Strip out the pictures and transcribe the records that follow exactly.

[Electronic design automation data]
Segment Open

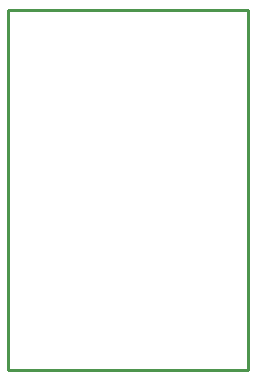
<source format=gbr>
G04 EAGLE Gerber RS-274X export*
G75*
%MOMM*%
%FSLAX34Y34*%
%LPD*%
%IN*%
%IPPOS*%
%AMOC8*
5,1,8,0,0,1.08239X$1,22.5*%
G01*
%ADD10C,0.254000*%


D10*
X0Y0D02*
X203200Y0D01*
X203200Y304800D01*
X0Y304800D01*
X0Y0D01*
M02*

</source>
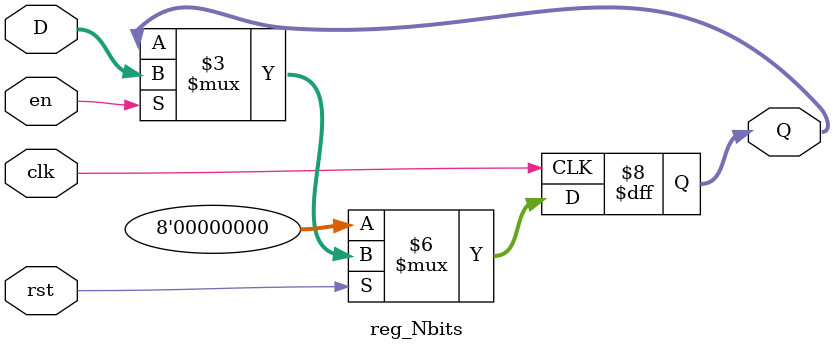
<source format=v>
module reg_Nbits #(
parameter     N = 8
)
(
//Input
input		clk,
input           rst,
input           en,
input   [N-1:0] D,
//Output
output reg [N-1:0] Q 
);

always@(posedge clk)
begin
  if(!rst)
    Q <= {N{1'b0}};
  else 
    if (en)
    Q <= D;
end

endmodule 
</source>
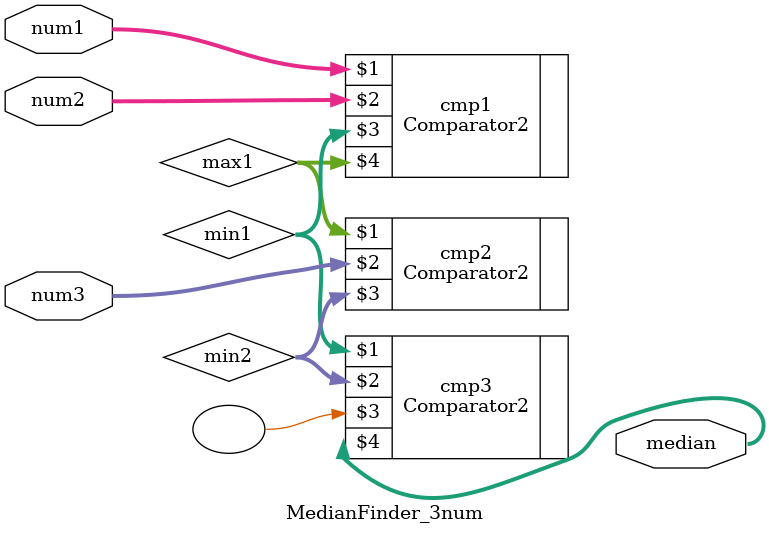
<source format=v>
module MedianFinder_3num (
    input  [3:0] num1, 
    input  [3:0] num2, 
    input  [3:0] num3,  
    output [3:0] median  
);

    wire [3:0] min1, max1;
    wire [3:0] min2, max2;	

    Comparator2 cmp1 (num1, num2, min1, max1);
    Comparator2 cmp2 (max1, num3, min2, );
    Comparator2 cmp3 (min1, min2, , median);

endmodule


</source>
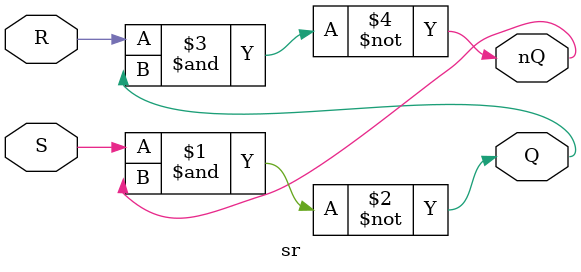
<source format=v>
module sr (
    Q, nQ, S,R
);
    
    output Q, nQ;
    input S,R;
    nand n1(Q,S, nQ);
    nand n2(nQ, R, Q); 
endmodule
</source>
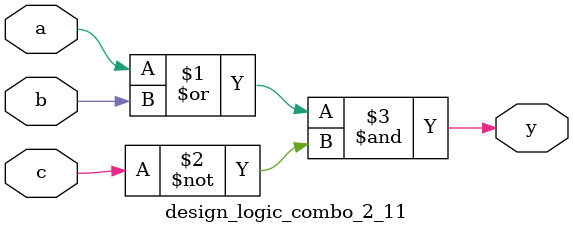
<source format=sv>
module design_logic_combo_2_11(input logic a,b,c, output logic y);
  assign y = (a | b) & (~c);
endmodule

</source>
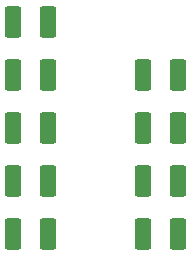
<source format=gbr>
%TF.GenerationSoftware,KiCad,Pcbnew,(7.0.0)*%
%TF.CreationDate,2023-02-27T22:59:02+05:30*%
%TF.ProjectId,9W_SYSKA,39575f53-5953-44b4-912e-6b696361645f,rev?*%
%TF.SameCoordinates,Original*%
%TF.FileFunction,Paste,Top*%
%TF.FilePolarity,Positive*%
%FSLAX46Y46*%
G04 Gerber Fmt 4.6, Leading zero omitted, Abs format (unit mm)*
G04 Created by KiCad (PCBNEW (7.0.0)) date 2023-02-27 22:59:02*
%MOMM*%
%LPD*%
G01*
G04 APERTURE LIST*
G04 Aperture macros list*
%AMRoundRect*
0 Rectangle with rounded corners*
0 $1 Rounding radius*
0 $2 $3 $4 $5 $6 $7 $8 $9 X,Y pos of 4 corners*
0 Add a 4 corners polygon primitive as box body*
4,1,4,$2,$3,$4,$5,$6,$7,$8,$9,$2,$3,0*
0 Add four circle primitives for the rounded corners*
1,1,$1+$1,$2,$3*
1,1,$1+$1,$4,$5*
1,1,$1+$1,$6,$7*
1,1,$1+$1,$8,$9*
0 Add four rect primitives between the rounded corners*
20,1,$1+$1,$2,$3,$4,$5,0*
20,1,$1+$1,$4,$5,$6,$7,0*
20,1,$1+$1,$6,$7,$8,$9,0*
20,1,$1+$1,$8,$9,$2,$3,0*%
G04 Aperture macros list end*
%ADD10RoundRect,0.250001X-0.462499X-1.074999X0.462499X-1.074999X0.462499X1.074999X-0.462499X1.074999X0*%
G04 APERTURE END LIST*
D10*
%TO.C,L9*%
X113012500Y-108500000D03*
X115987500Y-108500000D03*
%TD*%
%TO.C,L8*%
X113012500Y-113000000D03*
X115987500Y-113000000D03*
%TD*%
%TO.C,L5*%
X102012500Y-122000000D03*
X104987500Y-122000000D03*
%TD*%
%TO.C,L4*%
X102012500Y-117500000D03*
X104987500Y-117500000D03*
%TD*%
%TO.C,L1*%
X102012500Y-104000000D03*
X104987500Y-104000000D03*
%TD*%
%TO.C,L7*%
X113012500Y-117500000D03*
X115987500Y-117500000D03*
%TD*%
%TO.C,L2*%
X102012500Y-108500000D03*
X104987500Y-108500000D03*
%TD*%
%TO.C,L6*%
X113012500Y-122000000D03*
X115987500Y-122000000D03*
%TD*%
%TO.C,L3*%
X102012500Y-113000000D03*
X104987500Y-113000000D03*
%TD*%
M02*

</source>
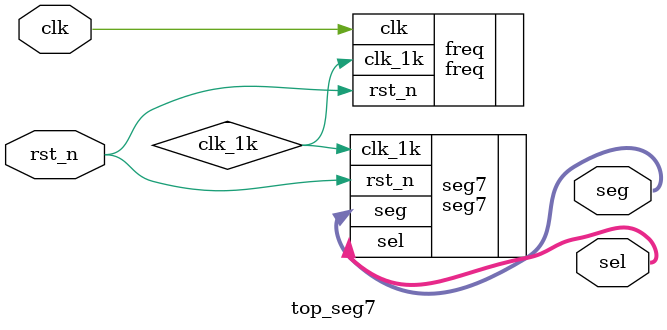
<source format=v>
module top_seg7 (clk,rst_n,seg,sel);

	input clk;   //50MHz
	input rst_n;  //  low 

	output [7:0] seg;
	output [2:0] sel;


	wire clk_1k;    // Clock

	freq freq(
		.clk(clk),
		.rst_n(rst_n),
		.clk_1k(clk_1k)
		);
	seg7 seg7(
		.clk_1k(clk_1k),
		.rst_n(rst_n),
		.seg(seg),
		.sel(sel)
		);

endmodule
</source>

Segment Closed

- _Answer section_:
<source format=gbr>
G04 EAGLE Gerber RS-274X export*
G75*
%MOMM*%
%FSLAX34Y34*%
%LPD*%
%IN*%
%IPPOS*%
%AMOC8*
5,1,8,0,0,1.08239X$1,22.5*%
G01*
%ADD10C,0.254000*%


D10*
X0Y0D02*
X203200Y0D01*
X203200Y304800D01*
X0Y304800D01*
X0Y0D01*
M02*

</source>
<source format=v>
module reg_Nbits #(
parameter     N = 8
)
(
//Input
input		clk,
input           rst,
input           en,
input   [N-1:0] D,
//Output
output reg [N-1:0] Q 
);

always@(posedge clk)
begin
  if(!rst)
    Q <= {N{1'b0}};
  else 
    if (en)
    Q <= D;
end

endmodule 
</source>
<source format=v>
module MedianFinder_3num (
    input  [3:0] num1, 
    input  [3:0] num2, 
    input  [3:0] num3,  
    output [3:0] median  
);

    wire [3:0] min1, max1;
    wire [3:0] min2, max2;	

    Comparator2 cmp1 (num1, num2, min1, max1);
    Comparator2 cmp2 (max1, num3, min2, );
    Comparator2 cmp3 (min1, min2, , median);

endmodule


</source>
<source format=v>
module sr (
    Q, nQ, S,R
);
    
    output Q, nQ;
    input S,R;
    nand n1(Q,S, nQ);
    nand n2(nQ, R, Q); 
endmodule
</source>
<source format=sv>
module design_logic_combo_2_11(input logic a,b,c, output logic y);
  assign y = (a | b) & (~c);
endmodule

</source>
<source format=gbr>
%TF.GenerationSoftware,KiCad,Pcbnew,(7.0.0)*%
%TF.CreationDate,2023-02-27T22:59:02+05:30*%
%TF.ProjectId,9W_SYSKA,39575f53-5953-44b4-912e-6b696361645f,rev?*%
%TF.SameCoordinates,Original*%
%TF.FileFunction,Paste,Top*%
%TF.FilePolarity,Positive*%
%FSLAX46Y46*%
G04 Gerber Fmt 4.6, Leading zero omitted, Abs format (unit mm)*
G04 Created by KiCad (PCBNEW (7.0.0)) date 2023-02-27 22:59:02*
%MOMM*%
%LPD*%
G01*
G04 APERTURE LIST*
G04 Aperture macros list*
%AMRoundRect*
0 Rectangle with rounded corners*
0 $1 Rounding radius*
0 $2 $3 $4 $5 $6 $7 $8 $9 X,Y pos of 4 corners*
0 Add a 4 corners polygon primitive as box body*
4,1,4,$2,$3,$4,$5,$6,$7,$8,$9,$2,$3,0*
0 Add four circle primitives for the rounded corners*
1,1,$1+$1,$2,$3*
1,1,$1+$1,$4,$5*
1,1,$1+$1,$6,$7*
1,1,$1+$1,$8,$9*
0 Add four rect primitives between the rounded corners*
20,1,$1+$1,$2,$3,$4,$5,0*
20,1,$1+$1,$4,$5,$6,$7,0*
20,1,$1+$1,$6,$7,$8,$9,0*
20,1,$1+$1,$8,$9,$2,$3,0*%
G04 Aperture macros list end*
%ADD10RoundRect,0.250001X-0.462499X-1.074999X0.462499X-1.074999X0.462499X1.074999X-0.462499X1.074999X0*%
G04 APERTURE END LIST*
D10*
%TO.C,L9*%
X113012500Y-108500000D03*
X115987500Y-108500000D03*
%TD*%
%TO.C,L8*%
X113012500Y-113000000D03*
X115987500Y-113000000D03*
%TD*%
%TO.C,L5*%
X102012500Y-122000000D03*
X104987500Y-122000000D03*
%TD*%
%TO.C,L4*%
X102012500Y-117500000D03*
X104987500Y-117500000D03*
%TD*%
%TO.C,L1*%
X102012500Y-104000000D03*
X104987500Y-104000000D03*
%TD*%
%TO.C,L7*%
X113012500Y-117500000D03*
X115987500Y-117500000D03*
%TD*%
%TO.C,L2*%
X102012500Y-108500000D03*
X104987500Y-108500000D03*
%TD*%
%TO.C,L6*%
X113012500Y-122000000D03*
X115987500Y-122000000D03*
%TD*%
%TO.C,L3*%
X102012500Y-113000000D03*
X104987500Y-113000000D03*
%TD*%
M02*

</source>
<source format=v>
module top_seg7 (clk,rst_n,seg,sel);

	input clk;   //50MHz
	input rst_n;  //  low 

	output [7:0] seg;
	output [2:0] sel;


	wire clk_1k;    // Clock

	freq freq(
		.clk(clk),
		.rst_n(rst_n),
		.clk_1k(clk_1k)
		);
	seg7 seg7(
		.clk_1k(clk_1k),
		.rst_n(rst_n),
		.seg(seg),
		.sel(sel)
		);

endmodule
</source>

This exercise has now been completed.